We’ve heard the tales all summer—that Chicago’s downtown area has been damaged both literally and figuratively by the recent unrest as well as COVID. Now, thanks to reporting that’s exclusive to Crain’s, we have figures to back up what until now has mostly felt like unsubstantiated dread.
This unsettling reality is coming into sharper focus, and it’s something that should worry even those who don’t live and work downtown: The pandemic, crime and lingering concerns over the city’s and state’s financial health have combined to form a toxic triple-whammy that threatens to have a lasting impact on the economic viability of the Loop and its perimeter.

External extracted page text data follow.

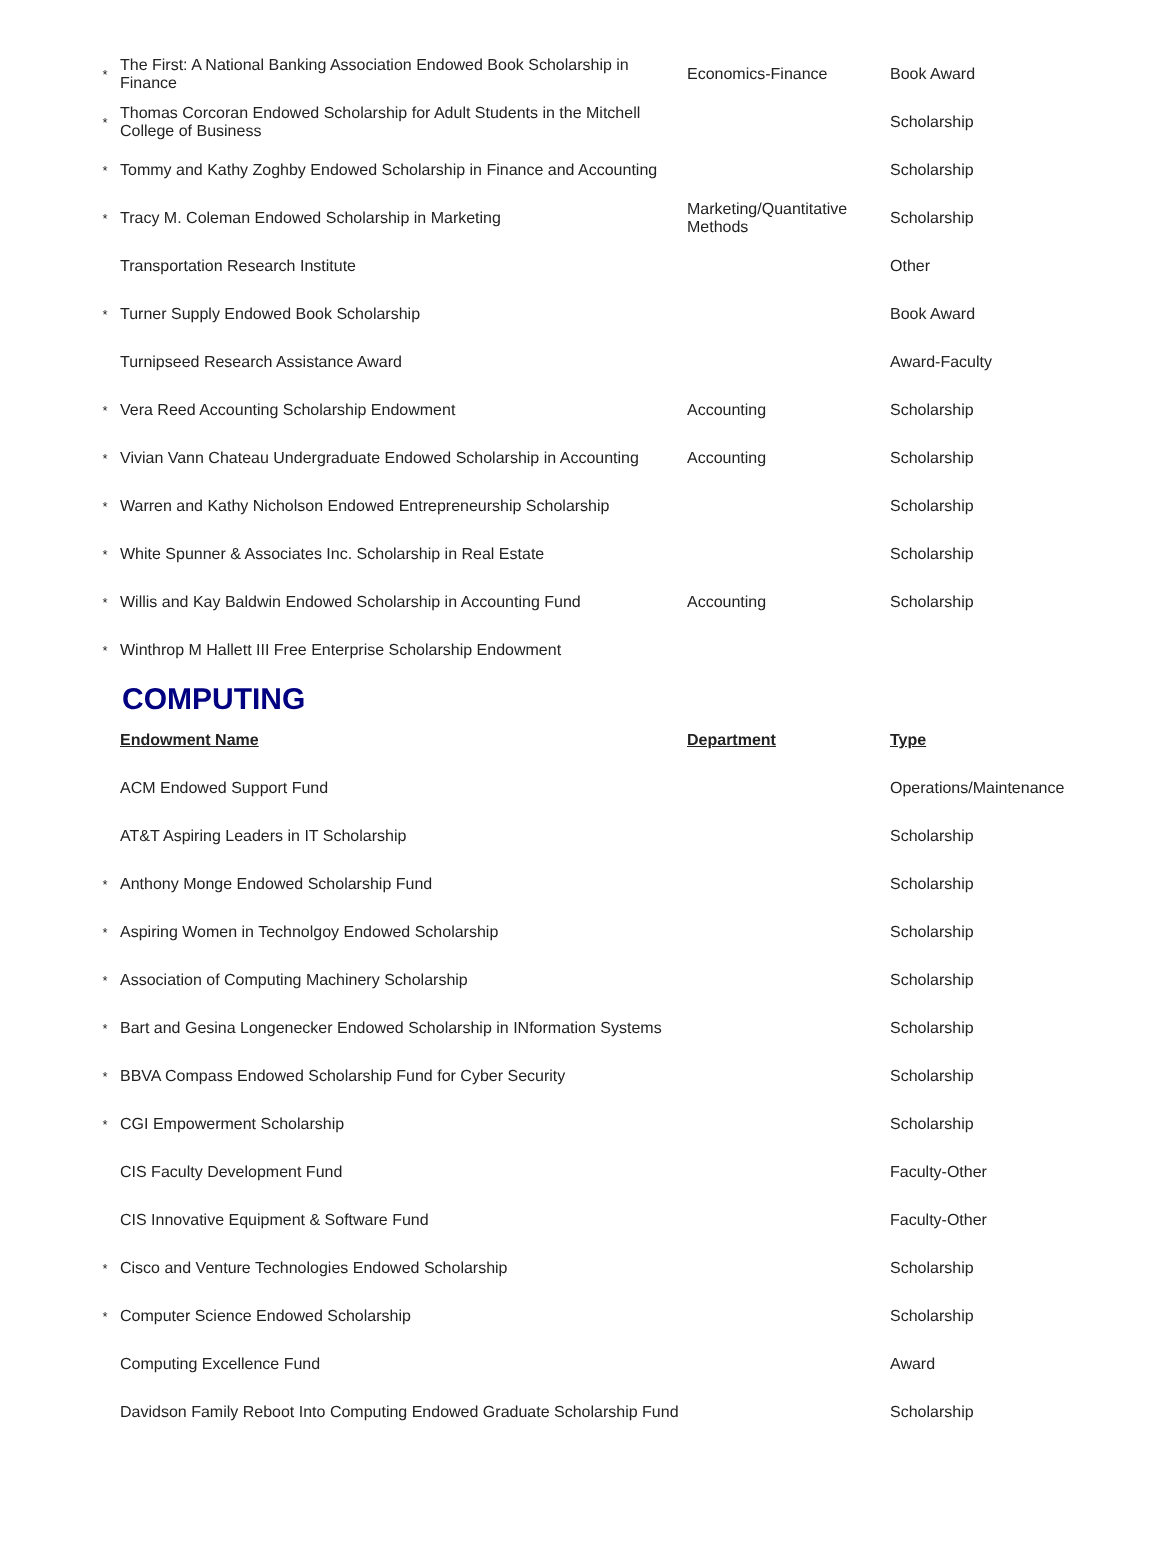| * | The First: A National Banking Association Endowed Book Scholarship in Finance | Economics-Finance | Book Award |
| * | Thomas Corcoran Endowed Scholarship for Adult Students in the Mitchell College of Business | | Scholarship |
| * | Tommy and Kathy Zoghby Endowed Scholarship in Finance and Accounting | | Scholarship |
| * | Tracy M. Coleman Endowed Scholarship in Marketing | Marketing/Quantitative Methods | Scholarship |
| | Transportation Research Institute | | Other |
| * | Turner Supply Endowed Book Scholarship | | Book Award |
| | Turnipseed Research Assistance Award | | Award-Faculty |
| * | Vera Reed Accounting Scholarship Endowment | Accounting | Scholarship |
| * | Vivian Vann Chateau Undergraduate Endowed Scholarship in Accounting | Accounting | Scholarship |
| * | Warren and Kathy Nicholson Endowed Entrepreneurship Scholarship | | Scholarship |
| * | White Spunner & Associates Inc. Scholarship in Real Estate | | Scholarship |
| * | Willis and Kay Baldwin Endowed Scholarship in Accounting Fund | Accounting | Scholarship |
| * | Winthrop M Hallett III Free Enterprise Scholarship Endowment | | |
COMPUTING
| | Endowment Name | Department | Type |
| | ACM Endowed Support Fund | | Operations/Maintenance |
| | AT&T Aspiring Leaders in IT Scholarship | | Scholarship |
| * | Anthony Monge Endowed Scholarship Fund | | Scholarship |
| * | Aspiring Women in Technolgoy Endowed Scholarship | | Scholarship |
| * | Association of Computing Machinery Scholarship | | Scholarship |
| * | Bart and Gesina Longenecker Endowed Scholarship in INformation Systems | | Scholarship |
| * | BBVA Compass Endowed Scholarship Fund for Cyber Security | | Scholarship |
| * | CGI Empowerment Scholarship | | Scholarship |
| | CIS Faculty Development Fund | | Faculty-Other |
| | CIS Innovative Equipment & Software Fund | | Faculty-Other |
| * | Cisco and Venture Technologies Endowed Scholarship | | Scholarship |
| * | Computer Science Endowed Scholarship | | Scholarship |
| | Computing Excellence Fund | | Award |
| | Davidson Family Reboot Into Computing Endowed Graduate Scholarship Fund | | Scholarship |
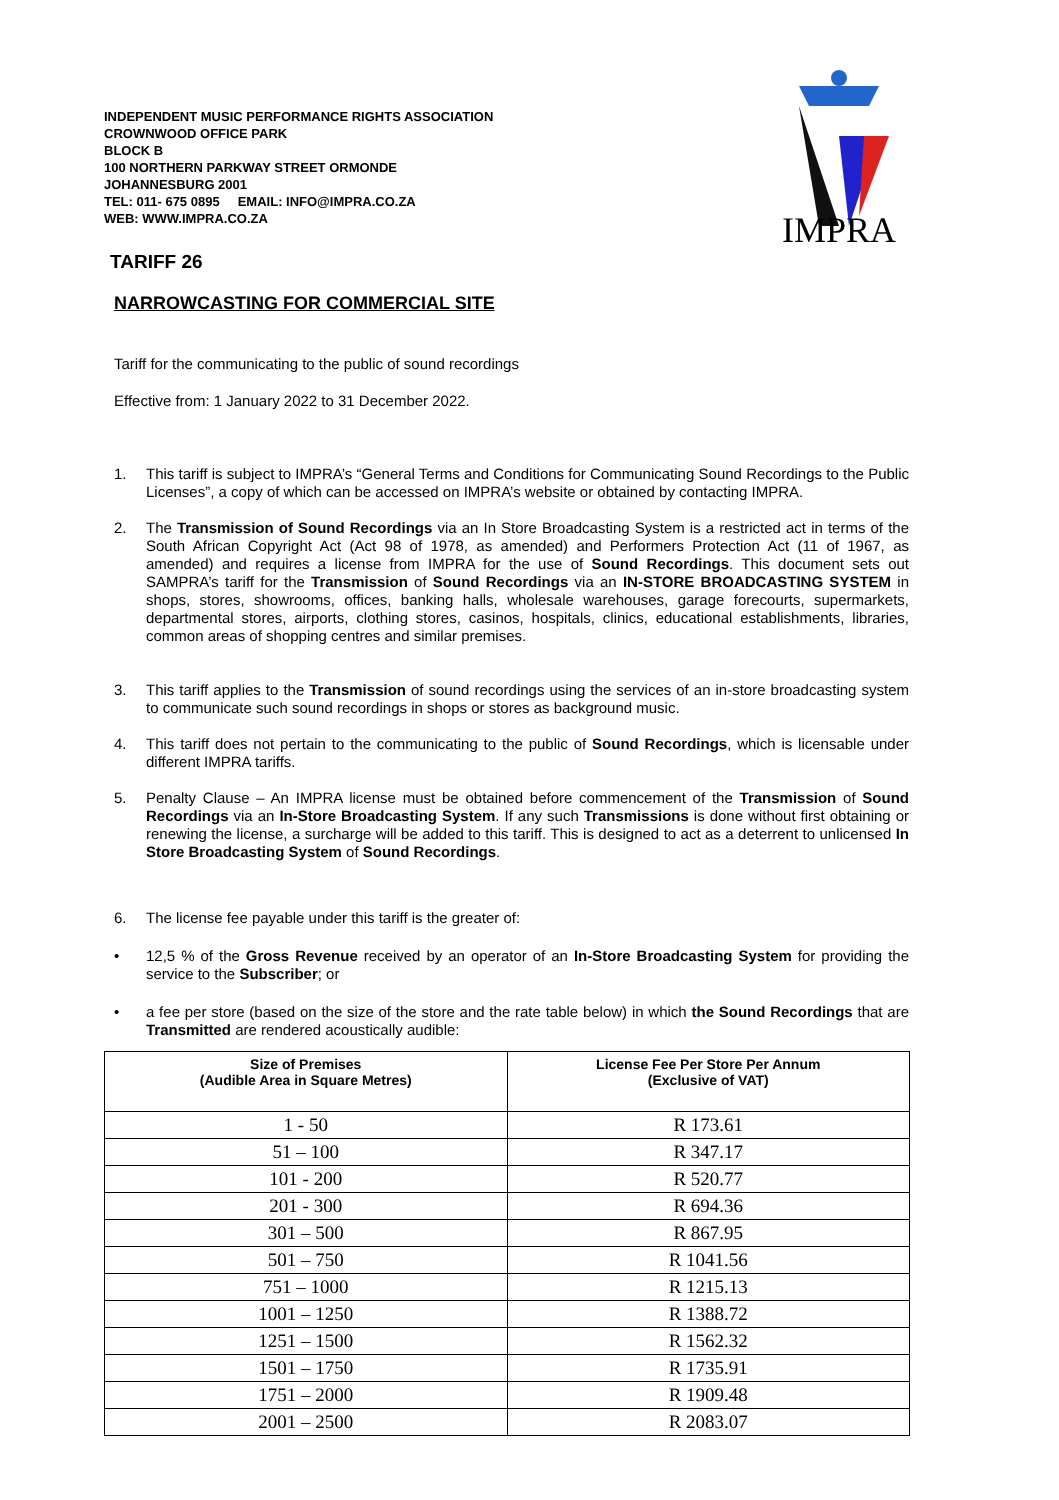IMPRA
INDEPENDENT MUSIC PERFORMANCE RIGHTS ASSOCIATION
CROWNWOOD OFFICE PARK
BLOCK B
100 NORTHERN PARKWAY STREET ORMONDE
JOHANNESBURG 2001
TEL: 011- 675 0895 EMAIL: INFO@IMPRA.CO.ZA
WEB: WWW.IMPRA.CO.ZA
TARIFF 26
NARROWCASTING FOR COMMERCIAL SITE
Tariff for the communicating to the public of sound recordings
Effective from: 1 January 2022 to 31 December 2022.
1. This tariff is subject to IMPRA’s “General Terms and Conditions for Communicating Sound Recordings to the Public Licenses”, a copy of which can be accessed on IMPRA’s website or obtained by contacting IMPRA.
2. The Transmission of Sound Recordings via an In Store Broadcasting System is a restricted act in terms of the South African Copyright Act (Act 98 of 1978, as amended) and Performers Protection Act (11 of 1967, as amended) and requires a license from IMPRA for the use of Sound Recordings. This document sets out SAMPRA’s tariff for the Transmission of Sound Recordings via an IN-STORE BROADCASTING SYSTEM in shops, stores, showrooms, offices, banking halls, wholesale warehouses, garage forecourts, supermarkets, departmental stores, airports, clothing stores, casinos, hospitals, clinics, educational establishments, libraries, common areas of shopping centres and similar premises.
3. This tariff applies to the Transmission of sound recordings using the services of an in-store broadcasting system to communicate such sound recordings in shops or stores as background music.
4. This tariff does not pertain to the communicating to the public of Sound Recordings, which is licensable under different IMPRA tariffs.
5. Penalty Clause – An IMPRA license must be obtained before commencement of the Transmission of Sound Recordings via an In-Store Broadcasting System. If any such Transmissions is done without first obtaining or renewing the license, a surcharge will be added to this tariff. This is designed to act as a deterrent to unlicensed In Store Broadcasting System of Sound Recordings.
6. The license fee payable under this tariff is the greater of:
• 12,5 % of the Gross Revenue received by an operator of an In-Store Broadcasting System for providing the service to the Subscriber; or
• a fee per store (based on the size of the store and the rate table below) in which the Sound Recordings that are Transmitted are rendered acoustically audible:
| Size of Premises (Audible Area in Square Metres) | License Fee Per Store Per Annum (Exclusive of VAT) |
| --- | --- |
| 1 - 50 | R 173.61 |
| 51 – 100 | R 347.17 |
| 101 - 200 | R 520.77 |
| 201 - 300 | R 694.36 |
| 301 – 500 | R 867.95 |
| 501 – 750 | R 1041.56 |
| 751 – 1000 | R 1215.13 |
| 1001 – 1250 | R 1388.72 |
| 1251 – 1500 | R 1562.32 |
| 1501 – 1750 | R 1735.91 |
| 1751 – 2000 | R 1909.48 |
| 2001 – 2500 | R 2083.07 |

Similarly, Crain’s Alby Gallun reports in this week’s issue that apartment dwellers are also voting with their feet. The downtown apartment occupancy rate was down to 89.2 percent in the second quarter, its lowest level since 2002. Some tenants are fed up with the violence and mayhem that has resulted in boarded-up storefronts and made them uneasy. Others who now work from home due to the coronavirus pandemic are no longer willing to pay sky-high rents to live near an office that’s closed, or in a once-vibrant central business district that’s suddenly sleepy.
“The Loop’s like a ghost town,” says one renter who has decamped for his second home in Tampa, Fla.
Suburban landlords, meanwhile, are doing OK. The suburban occupancy rate has edged lower, to 95.1 percent from 95.3 percent in second-quarter 2019, Gallun reports, but the median net rent has risen 1.6 percent.
And in a troubling sign for the Chicago-area office market, less than a third of businesspeople say they’re going to need all the space they currently occupy when the COVID-19 pandemic finally passes. That’s one of the findings of the inaugural Harris Poll Chicago Executive Pulse, a survey of 200 Chicago-area business leaders conducted for Crain’s Chicago Business by the Harris Poll that’s highlighted in this week’s issue.
The survey, conducted online from Aug. 4 to 14 of owners and executives of small and midsize companies, indicates recovery from the pandemic is going slowly and may well be affected by concerns over violence and crime in the city, as well as continuing pension woes. Crime emerged highest on a question about important factors in “keeping your business located in Chicago.” Eighty-eight percent listed “public safety,” followed by the cost of doing business at 87 percent and level of taxation at 82 percent.